The earliest version of “Saint Jude’s Medallion” came from an assignment for a class I took as an undergrad,Image of Saint Jude Medallion Latinos and the Politics of Religion. We were supposed to interview an older Latino/a (the term Latinx had not yet been invented or at least had not achieved currency in the Pomona Valley of the late 80s) about some aspect of folk theology. The rest of the class were Latinx themselves and had only to call up abuelita and record a conversation with her to complete the assignment. I should have made arrangements to find someone to speak with, but I procrastinated and had to come up with something quick with no resources. So I created a work of fiction purporting to be truth (a friend majoring in political science told me later that what I considered to be a relatively venal sin was, in fact, a grave ethical violation. These sorts of issues were not usually matters of concern in the English department).
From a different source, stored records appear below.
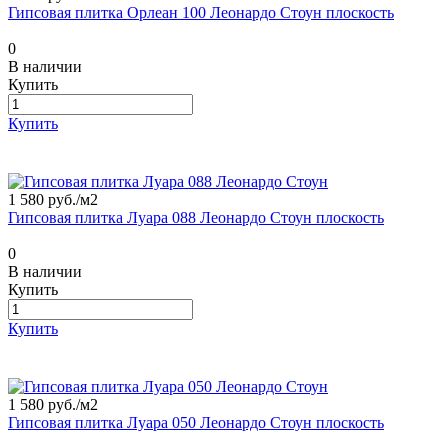
Гипсовая плитка Орлеан 100 Леонардо Стоун плоскость
0
В наличии
Купить
Купить
1 580 руб./
м2
Гипсовая плитка Луара 088 Леонардо Стоун плоскость
0
В наличии
Купить
Купить
1 580 руб./
м2
Гипсовая плитка Луара 050 Леонардо Стоун плоскость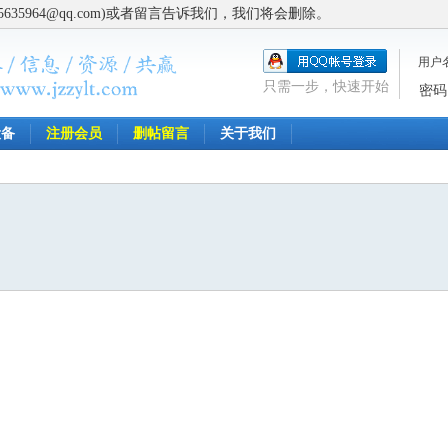
5964@qq.com)或者留言告诉我们，我们将会删除。
用户
只需一步，快速开始
密码
设备
注册会员
删帖留言
关于我们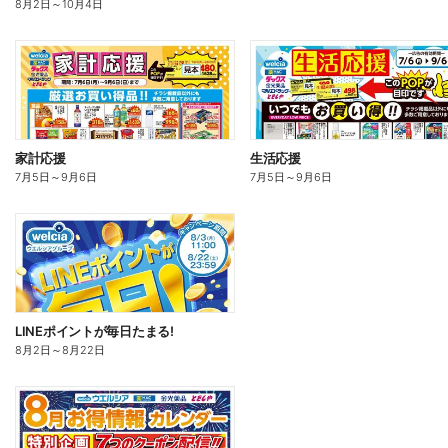
8月2日
～
10月4日
家計応援
生活応援
7月5日
～
9月6日
7月5日
～
9月6日
LINEポイントが毎日たまる!
8月2日
～
8月22日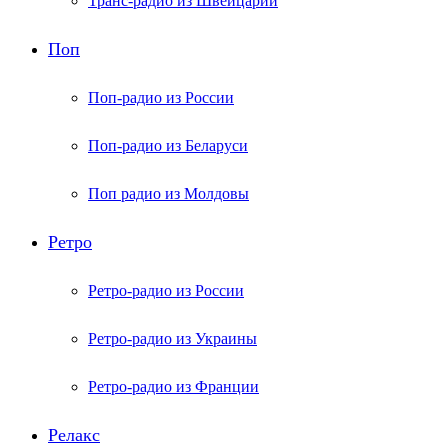
Транс-радио из Швейцарии
Поп
Поп-радио из России
Поп-радио из Беларуси
Поп радио из Молдовы
Ретро
Ретро-радио из России
Ретро-радио из Украины
Ретро-радио из Франции
Релакс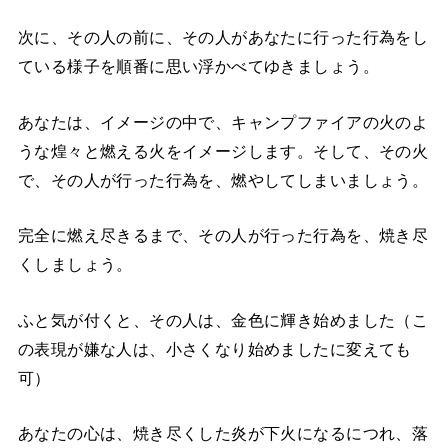
次に、その人の前に、その人があなたに行った行為をし
ている様子を順番に思い浮かべてゆきましょう。
あなたは、イメージの中で、キャンプファイアの火のよ
うな煌々と燃える火をイメージします。そして、その火
で、その人が行った行為を、燃やしてしまいましょう。
完全に燃え尽きるまで、その人が行った行為を、焼き尽
くしましょう。
ふと気が付くと、その人は、金色に輝き始めました（こ
の表現が嫌な人は、小さくなり始めましたに変えても
可）
あなたの心は、焼き尽くした炎が下火になるにつれ、落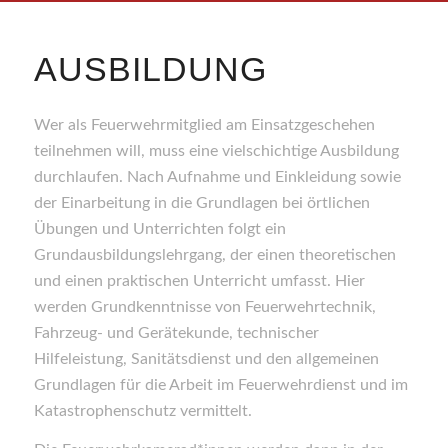
AUSBILDUNG
Wer als Feuerwehrmitglied am Einsatzgeschehen
teilnehmen will, muss eine vielschichtige Ausbildung
durchlaufen. Nach Aufnahme und Einkleidung sowie
der Einarbeitung in die Grundlagen bei örtlichen
Übungen und Unterrichten folgt ein
Grundausbildungslehrgang, der einen theoretischen
und einen praktischen Unterricht umfasst. Hier
werden Grundkenntnisse von Feuerwehrtechnik,
Fahrzeug- und Gerätekunde, technischer
Hilfeleistung, Sanitätsdienst und den allgemeinen
Grundlagen für die Arbeit im Feuerwehrdienst und im
Katastrophenschutz vermittelt.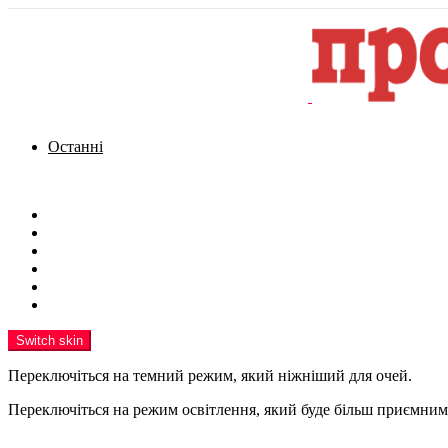
Останні
Menu
Новини
Політика
Кримінал
Фото
Надіслати новину
Реклама на сайті
Switch skin
Переключіться на темний режим, який ніжніший для очей.
Переключіться на режим освітлення, який буде більш приємним 
шукати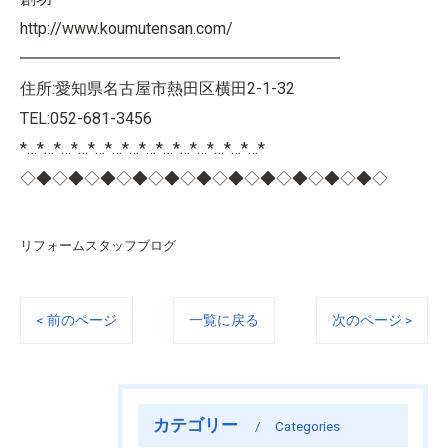
http://www.koumutensan.com/
━━━━━━━━━━━━━━━━━━━━
住所:愛知県名古屋市熱田区横田2-1-32
TEL:052-681-3456
*…*…*…*…*…*…*…*…*…*…*…*…*…*…*
◇◆◇◆◇◆◇◆◇◆◇◆◇◆◇◆◇◆◇◆◇◆◇
リフォームスタッフブログ
< 前のページ
一覧に戻る
次のページ >
カテゴリー
Categories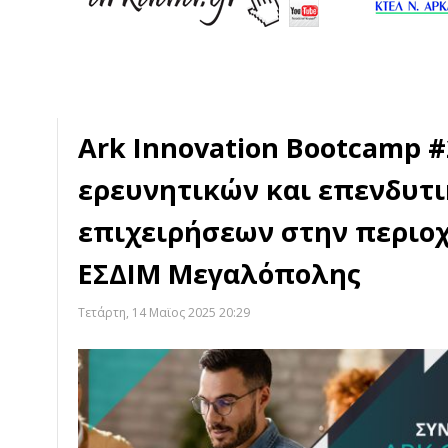
Ark Innovation Bootcamp #
ερευνητικών και επενδυτ
επιχειρήσεων στην περιο
ΕΣΔΙΜ Μεγαλόπολης
Τετάρτη, 14 Μαϊος 2025 20:29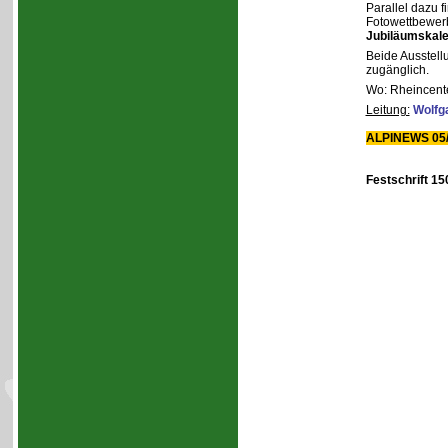
Parallel dazu f
Fotowettbewerb
Jubiläumskal
Beide Ausstell
zugänglich.
Wo: Rheincente
Leitung:
Wolfg
ALPINEWS 05/
Festschrift 15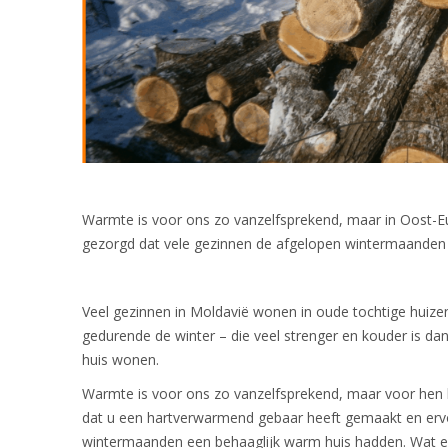
Warmte is voor ons zo vanzelfsprekend, maar in Oost-E
gezorgd dat vele gezinnen de afgelopen wintermaanden
Veel gezinnen in Moldavië wonen in oude tochtige huizen
gedurende de winter – die veel strenger en kouder is dan
huis wonen.
Warmte is voor ons zo vanzelfsprekend, maar voor hen he
dat u een hartverwarmend gebaar heeft gemaakt en ervo
wintermaanden een behaaglijk warm huis hadden. Wat e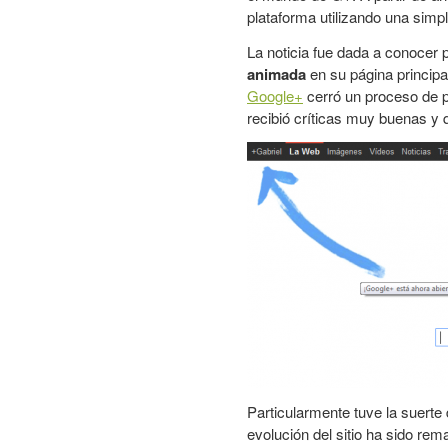
plataforma utilizando una simp
La noticia fue dada a conocer 
animada
en su página principa
Google+
cerró un proceso de p
recibió críticas muy buenas y 
Particularmente tuve la suerte
evolución del sitio ha sido re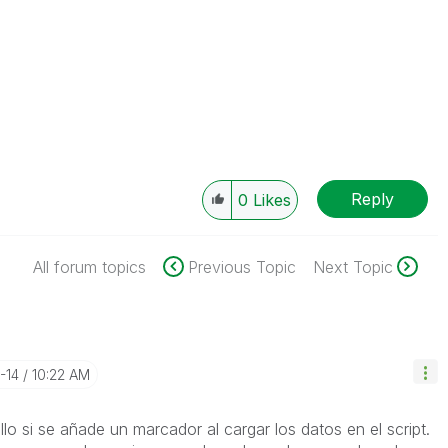
Reply
0
Likes
All forum topics
Previous Topic
Next Topic
-14
10:22 AM
llo si se añade un marcador al cargar los datos en el script.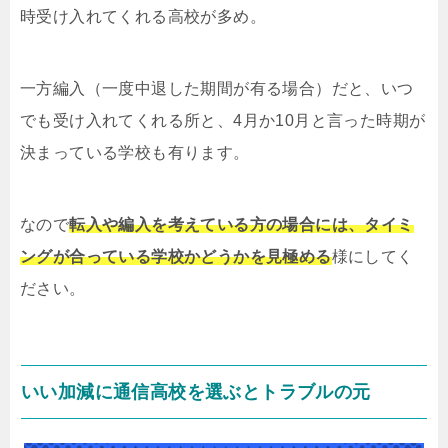
時受け入れてくれる高校が多め。
一方編入（一度中退した期間が有る場合）だと、いつ
でも受け入れてくれる所と、4月か10月と言った時期が
決まっている学校も有ります。
なので
転入や編入を考えている方の場合には、タイミ
ングが合っている学校かどうかを見極める
様にしてく
ださい。
いい加減に通信高校を選ぶとトラブルの元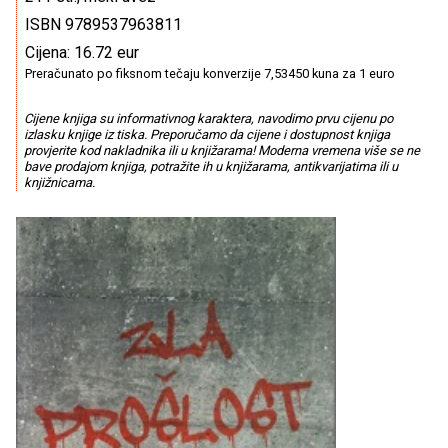
ISBN 9789537963811
Cijena: 16.72 eur
Preračunato po fiksnom tečaju konverzije 7,53450 kuna za 1 euro
Cijene knjiga su informativnog karaktera, navodimo prvu cijenu po
izlasku knjige iz tiska. Preporučamo da cijene i dostupnost knjiga
provjerite kod nakladnika ili u knjižarama! Moderna vremena više se ne
bave prodajom knjiga, potražite ih u knjižarama, antikvarijatima ili u
knjižnicama.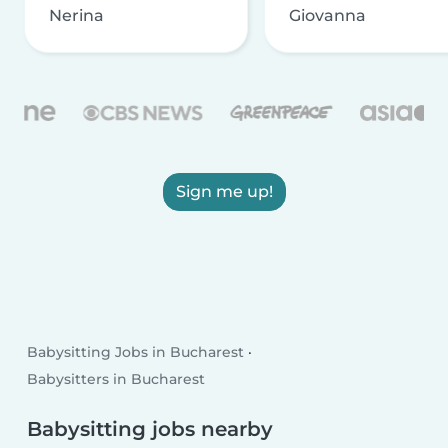
Nerina
Giovanna
Sign me up!
Babysitting Jobs in Bucharest
Babysitters in Bucharest
Babysitting jobs nearby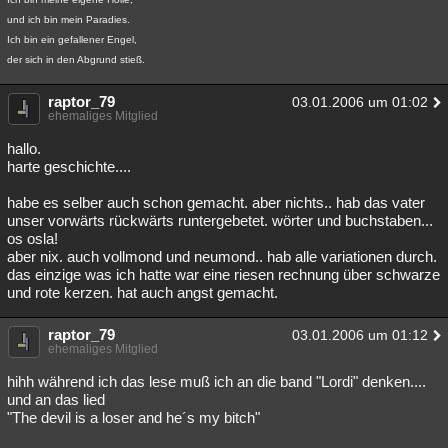
und ich bin mein Paradies.
Ich bin ein gefallener Engel,
der sich in den Abgrund stieß.
raptor_79
03.01.2006 um 01:02
ehemaliges Mitglied
hallo.
harte geschichte....
habe es selber auch schon gemacht. aber nichts.. hab das vater
unser vorwärts rückwärts runtergebetet. wörter und buchstaben...
os osla!
aber nix. auch vollmond und neumond.. hab alle variationen durch.
das einzige was ich hatte war eine riesen rechnung über schwarze
und rote kerzen. hat auch angst gemacht.
raptor_79
03.01.2006 um 01:12
ehemaliges Mitglied
hihh während ich das lese muß ich an die band "Lordi" denken....
und an das lied
"The devil is a loser and he´s my bitch"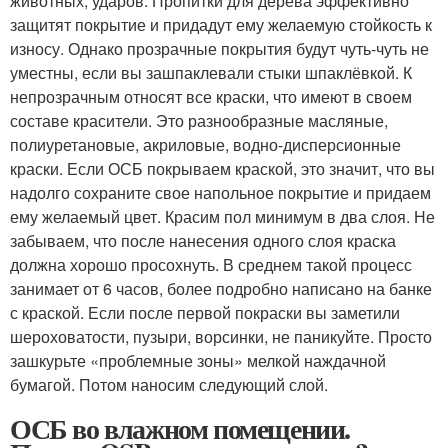
животных, ударов. Пропитки для дерева эффективно
защитят покрытие и придадут ему желаемую стойкость к
износу. Однако прозрачные покрытия будут чуть-чуть не
уместны, если вы зашпаклевали стыки шпаклёвкой. К
непрозрачным относят все краски, что имеют в своем
составе красители. Это разнообразные масляные,
полиуретановые, акриловые, водно-дисперсионные
краски. Если ОСБ покрываем краской, это значит, что вы
надолго сохраните свое напольное покрытие и придаем
ему желаемый цвет. Красим пол минимум в два слоя. Не
забываем, что после нанесения одного слоя краска
должна хорошо просохнуть. В среднем такой процесс
занимает от 6 часов, более подробно написано на банке
с краской. Если после первой покраски вы заметили
шероховатости, пузыри, ворсинки, не паникуйте. Просто
зашкурьте «проблемные зоны» мелкой наждачной
бумагой. Потом наносим следующий слой.
ОСБ во влажном помещении.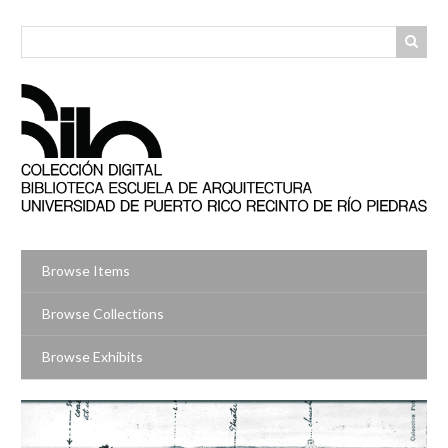
Skip
to
main
content
Browse Items
Browse Collections
Browse Exhibits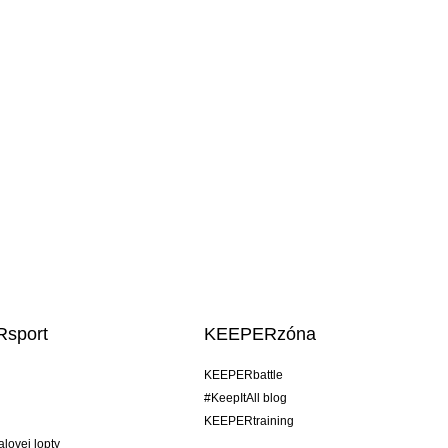
sport
KEEPERzóna
KEEPERbattle
#KeepItAll blog
KEEPERtraining
alovej lopty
The original version of the story ended with the conversion of the narrator’s boyfriend, but when I revisited this story on my return to writing, I found that conclusion to be saccharine and unsatisfying. I came up with the conclusion that I did when in the course of researching contemporaneous terminology for the rail line that the narrator used to travel to the South Side neighborhood of Chicago I read about the train crash that takes place near the end of the story which seemed purpose-made for my needs.

An early version of this story was workshopped in the writing group I was in with Georgene Smith Goodin, and was rejected many many times before I brought into a writing class I took with Lee Strickland at StoryStudio Chicago where it was met with violent disapprobation by my classmates. I took Lee’s comment about the narrator’s English being too good to heart and I rewrote all of her dialogue in Spanish, did a literal translation of the Spanish into English and then cleaned up the resulting broken English to make it read better. I put it back into submissions and got still more rejections, all of them form rejections. My first hint that it wasn’t something I should trunk was a personalized rejection from Barcelona Review praising the writing. A couple weeks later, Switchback responded offering publication.